* _PROBLEM TO WORK ON_: Retype each entry below exactly as it stands.

* _DATA PROVIDED_:
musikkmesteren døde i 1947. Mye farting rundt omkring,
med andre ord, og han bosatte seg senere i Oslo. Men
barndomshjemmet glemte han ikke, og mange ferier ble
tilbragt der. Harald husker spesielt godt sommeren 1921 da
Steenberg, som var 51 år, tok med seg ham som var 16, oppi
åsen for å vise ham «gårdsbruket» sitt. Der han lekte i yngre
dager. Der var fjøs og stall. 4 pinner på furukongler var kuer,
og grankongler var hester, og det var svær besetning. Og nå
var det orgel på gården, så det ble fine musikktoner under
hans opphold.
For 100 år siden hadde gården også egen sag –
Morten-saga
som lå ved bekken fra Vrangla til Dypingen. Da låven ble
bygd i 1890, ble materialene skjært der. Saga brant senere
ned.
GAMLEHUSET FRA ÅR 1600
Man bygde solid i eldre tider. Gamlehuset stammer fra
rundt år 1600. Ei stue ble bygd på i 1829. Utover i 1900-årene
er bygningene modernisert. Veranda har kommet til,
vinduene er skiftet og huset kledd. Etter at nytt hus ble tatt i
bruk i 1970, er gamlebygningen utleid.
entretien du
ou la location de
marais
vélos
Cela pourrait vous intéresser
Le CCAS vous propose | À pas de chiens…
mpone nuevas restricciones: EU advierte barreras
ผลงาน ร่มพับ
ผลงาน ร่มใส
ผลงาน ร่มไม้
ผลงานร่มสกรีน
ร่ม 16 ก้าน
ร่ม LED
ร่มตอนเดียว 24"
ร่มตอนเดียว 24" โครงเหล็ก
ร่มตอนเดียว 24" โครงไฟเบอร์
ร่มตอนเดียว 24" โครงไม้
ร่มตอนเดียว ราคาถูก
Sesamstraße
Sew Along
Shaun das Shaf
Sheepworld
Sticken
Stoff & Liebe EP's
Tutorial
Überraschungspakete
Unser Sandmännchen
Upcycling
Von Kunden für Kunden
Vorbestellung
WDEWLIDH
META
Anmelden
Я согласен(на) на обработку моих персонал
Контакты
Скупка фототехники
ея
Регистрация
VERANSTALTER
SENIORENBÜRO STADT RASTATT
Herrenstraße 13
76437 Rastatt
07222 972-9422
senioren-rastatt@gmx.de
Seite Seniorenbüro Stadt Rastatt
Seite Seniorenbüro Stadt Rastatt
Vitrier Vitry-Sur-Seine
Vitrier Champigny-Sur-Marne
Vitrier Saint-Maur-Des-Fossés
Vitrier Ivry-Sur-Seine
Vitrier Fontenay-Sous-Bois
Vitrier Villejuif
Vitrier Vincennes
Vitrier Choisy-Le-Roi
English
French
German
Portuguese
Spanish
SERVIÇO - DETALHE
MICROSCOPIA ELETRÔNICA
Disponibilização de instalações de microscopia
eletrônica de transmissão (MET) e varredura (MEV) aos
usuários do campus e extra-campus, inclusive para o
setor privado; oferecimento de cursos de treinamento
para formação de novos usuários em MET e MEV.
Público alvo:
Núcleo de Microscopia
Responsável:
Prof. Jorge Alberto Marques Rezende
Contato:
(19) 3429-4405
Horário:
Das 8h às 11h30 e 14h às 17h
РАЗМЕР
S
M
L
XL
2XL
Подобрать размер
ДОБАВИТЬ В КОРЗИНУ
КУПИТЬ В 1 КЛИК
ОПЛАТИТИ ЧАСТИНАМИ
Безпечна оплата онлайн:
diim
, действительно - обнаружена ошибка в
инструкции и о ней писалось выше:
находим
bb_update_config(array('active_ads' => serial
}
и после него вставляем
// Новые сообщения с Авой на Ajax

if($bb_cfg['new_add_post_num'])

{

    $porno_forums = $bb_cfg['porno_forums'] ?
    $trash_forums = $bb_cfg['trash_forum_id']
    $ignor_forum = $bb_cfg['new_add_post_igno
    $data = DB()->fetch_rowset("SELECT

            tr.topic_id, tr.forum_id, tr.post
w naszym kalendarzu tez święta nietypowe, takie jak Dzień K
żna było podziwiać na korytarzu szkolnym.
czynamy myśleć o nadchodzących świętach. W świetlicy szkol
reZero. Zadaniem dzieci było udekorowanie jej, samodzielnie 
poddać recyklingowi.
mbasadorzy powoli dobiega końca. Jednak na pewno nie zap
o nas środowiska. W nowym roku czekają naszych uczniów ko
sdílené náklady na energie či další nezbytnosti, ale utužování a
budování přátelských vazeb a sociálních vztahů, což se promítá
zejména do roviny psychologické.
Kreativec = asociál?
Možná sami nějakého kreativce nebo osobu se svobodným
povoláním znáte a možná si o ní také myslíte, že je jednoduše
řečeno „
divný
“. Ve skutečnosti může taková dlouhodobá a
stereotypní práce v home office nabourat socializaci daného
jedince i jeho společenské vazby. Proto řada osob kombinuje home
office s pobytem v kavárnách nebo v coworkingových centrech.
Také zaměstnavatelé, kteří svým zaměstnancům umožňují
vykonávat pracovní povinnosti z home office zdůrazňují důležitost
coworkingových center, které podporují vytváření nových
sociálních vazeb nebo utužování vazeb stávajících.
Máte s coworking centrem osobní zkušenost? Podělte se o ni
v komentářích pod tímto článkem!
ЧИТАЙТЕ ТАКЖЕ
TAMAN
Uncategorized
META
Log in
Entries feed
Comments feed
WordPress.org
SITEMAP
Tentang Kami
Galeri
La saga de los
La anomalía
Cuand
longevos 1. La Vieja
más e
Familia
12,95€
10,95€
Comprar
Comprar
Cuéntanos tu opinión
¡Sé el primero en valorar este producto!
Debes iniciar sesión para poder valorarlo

* _RESPONSE FOR THIS EXERCISE_:
musikkmesteren døde i 1947. Mye farting rundt omkring,
med andre ord, og han bosatte seg senere i Oslo. Men
barndomshjemmet glemte han ikke, og mange ferier ble
tilbragt der. Harald husker spesielt godt sommeren 1921 da
Steenberg, som var 51 år, tok med seg ham som var 16, oppi
åsen for å vise ham «gårdsbruket» sitt. Der han lekte i yngre
dager. Der var fjøs og stall. 4 pinner på furukongler var kuer,
og grankongler var hester, og det var svær besetning. Og nå
var det orgel på gården, så det ble fine musikktoner under
hans opphold.
For 100 år siden hadde gården også egen sag –
Morten-saga
som lå ved bekken fra Vrangla til Dypingen. Da låven ble
bygd i 1890, ble materialene skjært der. Saga brant senere
ned.
GAMLEHUSET FRA ÅR 1600
Man bygde solid i eldre tider. Gamlehuset stammer fra
rundt år 1600. Ei stue ble bygd på i 1829. Utover i 1900-årene
er bygningene modernisert. Veranda har kommet til,
vinduene er skiftet og huset kledd. Etter at nytt hus ble tatt i
bruk i 1970, er gamlebygningen utleid.
entretien du
ou la location de
marais
vélos
Cela pourrait vous intéresser
Le CCAS vous propose | À pas de chiens…
mpone nuevas restricciones: EU advierte barreras
ผลงาน ร่มพับ
ผลงาน ร่มใส
ผลงาน ร่มไม้
ผลงานร่มสกรีน
ร่ม 16 ก้าน
ร่ม LED
ร่มตอนเดียว 24"
ร่มตอนเดียว 24" โครงเหล็ก
ร่มตอนเดียว 24" โครงไฟเบอร์
ร่มตอนเดียว 24" โครงไม้
ร่มตอนเดียว ราคาถูก
Sesamstraße
Sew Along
Shaun das Shaf
Sheepworld
Sticken
Stoff & Liebe EP's
Tutorial
Überraschungspakete
Unser Sandmännchen
Upcycling
Von Kunden für Kunden
Vorbestellung
WDEWLIDH
META
Anmelden
Я согласен(на) на обработку моих персонал
Контакты
Скупка фототехники
ея
Регистрация
VERANSTALTER
SENIORENBÜRO STADT RASTATT
Herrenstraße 13
76437 Rastatt
07222 972-9422
senioren-rastatt@gmx.de
Seite Seniorenbüro Stadt Rastatt
Seite Seniorenbüro Stadt Rastatt
Vitrier Vitry-Sur-Seine
Vitrier Champigny-Sur-Marne
Vitrier Saint-Maur-Des-Fossés
Vitrier Ivry-Sur-Seine
Vitrier Fontenay-Sous-Bois
Vitrier Villejuif
Vitrier Vincennes
Vitrier Choisy-Le-Roi
English
French
German
Portuguese
Spanish
SERVIÇO - DETALHE
MICROSCOPIA ELETRÔNICA
Disponibilização de instalações de microscopia
eletrônica de transmissão (MET) e varredura (MEV) aos
usuários do campus e extra-campus, inclusive para o
setor privado; oferecimento de cursos de treinamento
para formação de novos usuários em MET e MEV.
Público alvo:
Núcleo de Microscopia
Responsável:
Prof. Jorge Alberto Marques Rezende
Contato:
(19) 3429-4405
Horário:
Das 8h às 11h30 e 14h às 17h
РАЗМЕР
S
M
L
XL
2XL
Подобрать размер
ДОБАВИТЬ В КОРЗИНУ
КУПИТЬ В 1 КЛИК
ОПЛАТИТИ ЧАСТИНАМИ
Безпечна оплата онлайн:
diim
, действительно - обнаружена ошибка в
инструкции и о ней писалось выше:
находим
bb_update_config(array('active_ads' => serial
}
и после него вставляем
// Новые сообщения с Авой на Ajax

if($bb_cfg['new_add_post_num'])

{

    $porno_forums = $bb_cfg['porno_forums'] ?
    $trash_forums = $bb_cfg['trash_forum_id']
    $ignor_forum = $bb_cfg['new_add_post_igno
    $data = DB()->fetch_rowset("SELECT

            tr.topic_id, tr.forum_id, tr.post
w naszym kalendarzu tez święta nietypowe, takie jak Dzień K
żna było podziwiać na korytarzu szkolnym.
czynamy myśleć o nadchodzących świętach. W świetlicy szkol
reZero. Zadaniem dzieci było udekorowanie jej, samodzielnie 
poddać recyklingowi.
mbasadorzy powoli dobiega końca. Jednak na pewno nie zap
o nas środowiska. W nowym roku czekają naszych uczniów ko
sdílené náklady na energie či další nezbytnosti, ale utužování a
budování přátelských vazeb a sociálních vztahů, což se promítá
zejména do roviny psychologické.
Kreativec = asociál?
Možná sami nějakého kreativce nebo osobu se svobodným
povoláním znáte a možná si o ní také myslíte, že je jednoduše
řečeno „
divný
“. Ve skutečnosti může taková dlouhodobá a
stereotypní práce v home office nabourat socializaci daného
jedince i jeho společenské vazby. Proto řada osob kombinuje home
office s pobytem v kavárnách nebo v coworkingových centrech.
Také zaměstnavatelé, kteří svým zaměstnancům umožňují
vykonávat pracovní povinnosti z home office zdůrazňují důležitost
coworkingových center, které podporují vytváření nových
sociálních vazeb nebo utužování vazeb stávajících.
Máte s coworking centrem osobní zkušenost? Podělte se o ni
v komentářích pod tímto článkem!
ЧИТАЙТЕ ТАКЖЕ
TAMAN
Uncategorized
META
Log in
Entries feed
Comments feed
WordPress.org
SITEMAP
Tentang Kami
Galeri
La saga de los
La anomalía
Cuand
longevos 1. La Vieja
más e
Familia
12,95€
10,95€
Comprar
Comprar
Cuéntanos tu opinión
¡Sé el primero en valorar este producto!
Debes iniciar sesión para poder valorarlo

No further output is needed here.